Can you teach yourself to be a data scientist?

A data scientist working on a laptop in a  start-up office.
A data scientist working on a laptop in a start-up office.

The number of education options available to would-be data scientists has risen dramatically over recent years. Business and academia alike are seeking to take advantage of the rising demand for data science professionals, and have made effective use of innovations in online learning to do so. These learning options can be roughly divided into two groups: the self-learning group which includes massive online courses (MOOCs) and short boot camps, and the formal education group which includes university and accredited professional programs. 

Both options are useful, and today’s data science industry is comprised of professionals from both backgrounds. Because both paths can lead to success, the question of which path is more suitable for those seeking to become a data scientist is a matter of some debate.

There is no singularly correct answer as to which path is best. Self-taught learning is ideal for individuals who learn best with minimal structure, while the expert guidance that students receive through formal education offers the most assured path to professional success (75% of data scientists hold an advanced degree). The right choice depends on each student’s individual goals, priorities and learning styles. 

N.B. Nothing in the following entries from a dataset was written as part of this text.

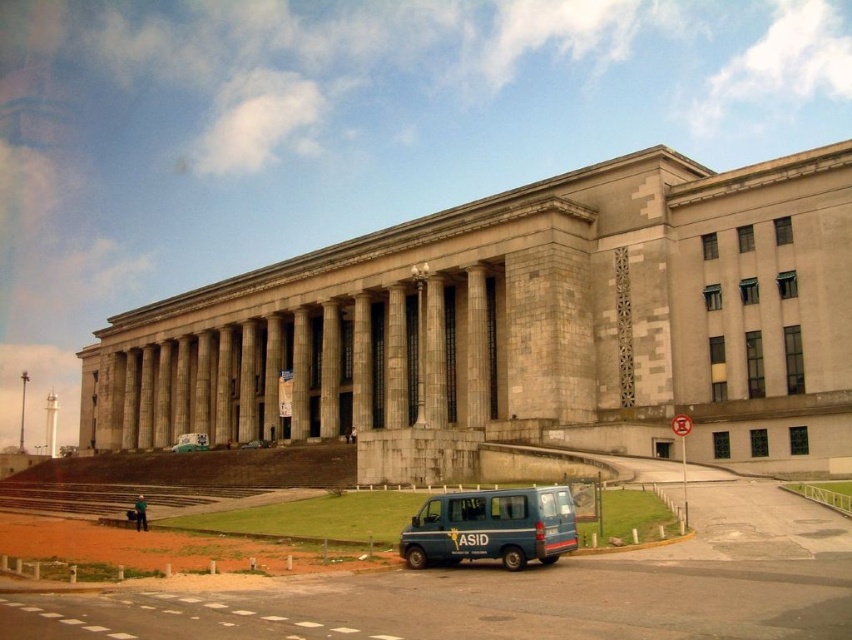
Question: Can you confirm if blue metallic van at lower center is positioned below metallic blue van at center?

Choices:
 (A) yes
 (B) no

Answer: (B)

Question: Does blue metallic van at lower center appear over metallic blue van at center?

Choices:
 (A) no
 (B) yes

Answer: (B)

Question: Which of the following is the farthest from the observer?

Choices:
 (A) (419, 538)
 (B) (248, 442)

Answer: (B)

Question: Is blue metallic van at lower center bigger than metallic blue van at center?

Choices:
 (A) yes
 (B) no

Answer: (A)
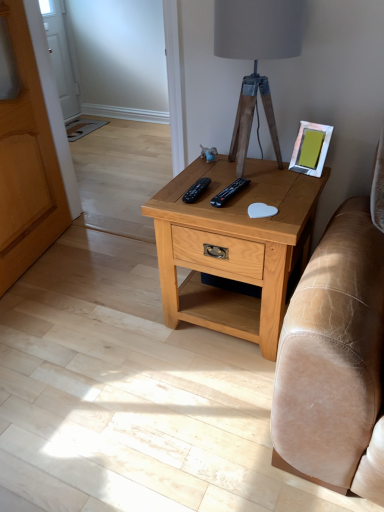
You are a GUI agent. You are given a task and a screenshot of the screen. Output one action in this format:
    pyautogui.click(x=<x>, y=<y>)
    Task: Click on the free point to the right of wooden armoire at left
    
    Given the screenshot: What is the action you would take?
    pyautogui.click(x=101, y=262)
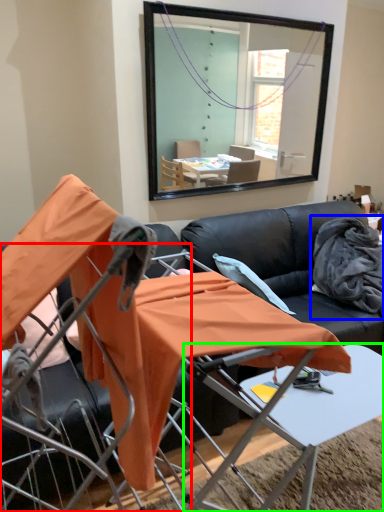
Question: Which object is the farthest from chair (highlighted by a red box)? Choose among these: fabric (highlighted by a blue box) or table (highlighted by a green box).

Choices:
 (A) fabric
 (B) table

Answer: (A)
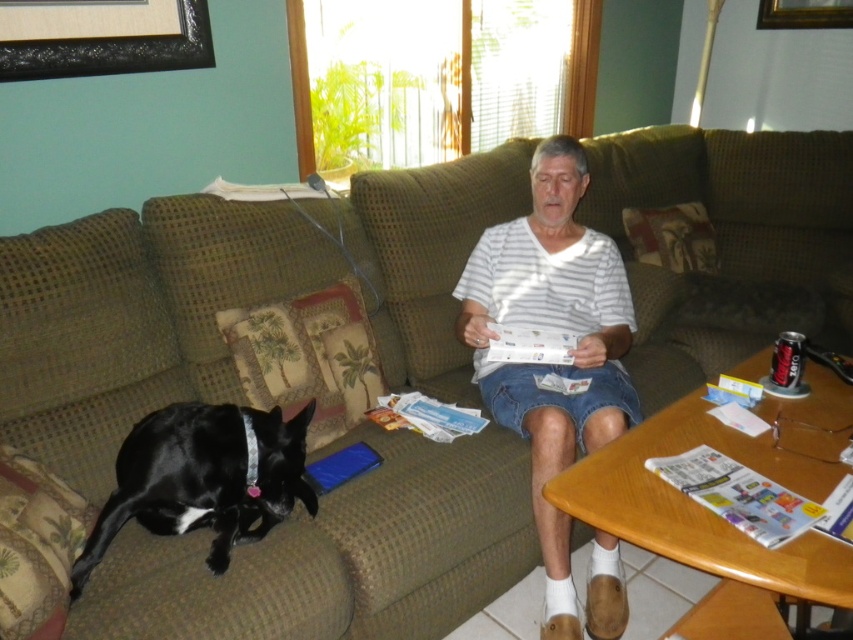
Does white striped shirt at center have a lesser height compared to black matte picture frame at upper left?

No, white striped shirt at center is not shorter than black matte picture frame at upper left.

Who is taller, white striped shirt at center or black matte picture frame at upper left?

white striped shirt at center is taller.

Is point (476, 372) positioned after point (30, 12)?

That is True.

The image size is (853, 640). What are the coordinates of `white striped shirt at center` in the screenshot? It's located at (552, 326).

Is white striped shirt at center positioned behind black shiny dog at lower left?

Yes, white striped shirt at center is further from the viewer.

Can you confirm if white striped shirt at center is positioned to the left of black shiny dog at lower left?

No, white striped shirt at center is not to the left of black shiny dog at lower left.

Is point (605, 330) more distant than point (157, 452)?

Yes, point (605, 330) is behind point (157, 452).

I want to click on white striped shirt at center, so click(x=552, y=326).

Is black shiny dog at lower left below black matte picture frame at upper left?

Indeed, black shiny dog at lower left is positioned under black matte picture frame at upper left.

Which of these two, black shiny dog at lower left or black matte picture frame at upper left, stands shorter?

black matte picture frame at upper left is shorter.

Which is behind, point (201, 424) or point (183, 61)?

The point (183, 61) is more distant.

Locate an element on the screen. black shiny dog at lower left is located at coordinates (202, 477).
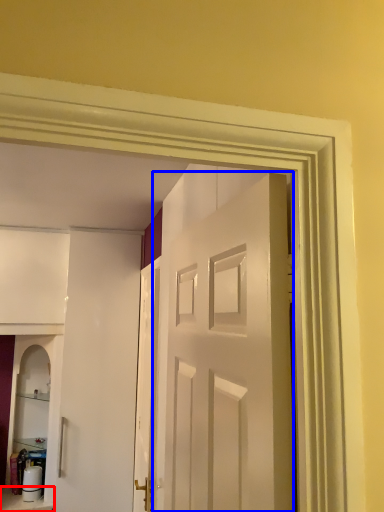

Independent learning, a brief review

Self-directed learning is ideal for individuals that don’t thrive in formal education and work best when taking an exploratory approach to learning. Independent learning is also useful for  individuals who want a basic introduction to data science before entering formal education. 

The primary challenge of self-directed study is the lack of a clear pathway from beginner to professional. Individual MOOCs or boot camps that offer “all the things you need to get started” don’t offer enough education to enter the field, which means learners must figure out how to combine disparate learning resources into a comprehensive education. In order to become established members of the data science community, it’s necessary to invest significant time into activities such as networking and portfolio-building. 

 

A female data science student studying on her laptop in a cafe.

 

Key independent learner activities 

Networking: To establish yourself as a trustworthy professional, it is vital to make yourself known to the wider data science community. This can be accomplished by actively participating in relevant social media discussions, meetup groups and Q&A sites such as Stack Overflow and Stack Exchange. Networking is a vital way to identify potential skill gaps, learn what skills are most in-demand and find opportunities for collaborating with others. 

Community feedback: Self-learners don’t have the ability to rely on professor feedback, and must instead rely on community feedback to gauge their progress and learn what aspects of their craft they need to improve. This can be accomplished by taking steps such as posting data science projects to GitHub and discussing your work (conducting analysis) on blog sites like Medium. Many self-learning programs include basic instructions on using GitHub as a home for your data science portfolio. 

Portfolio building: Many self-learners focus on practicing skills, not completing projects. However, potential employers need to know that their new hires can work in a real-world environment. By building a portfolio of independent data science projects, you can show employers that you have the initiative and problem solving skills necessary to succeed as a professional. 

Reference building: The path from education to professional practice is less distinct for self-learners than it is for those in formal courses. While it is possible to simply keep expanding your portfolio until you find a full-time job, basic experience can be earned by looking for “gig work” as a freelancer or by collaborating with other data scientists. The people you collaborate with can become valuable professional references. 

The additional advantages of formal learning

A formal education does not make networking, portfolio building or any of the other above practices redundant. Rather, a formal education stands apart from a self-guided process due to the robustness of its curriculum and the emphasis it places on quality control. The efficiency and structure of a formal education creates a learning journey that is more predictable and provides students with more opportunities to fulfil their goals. 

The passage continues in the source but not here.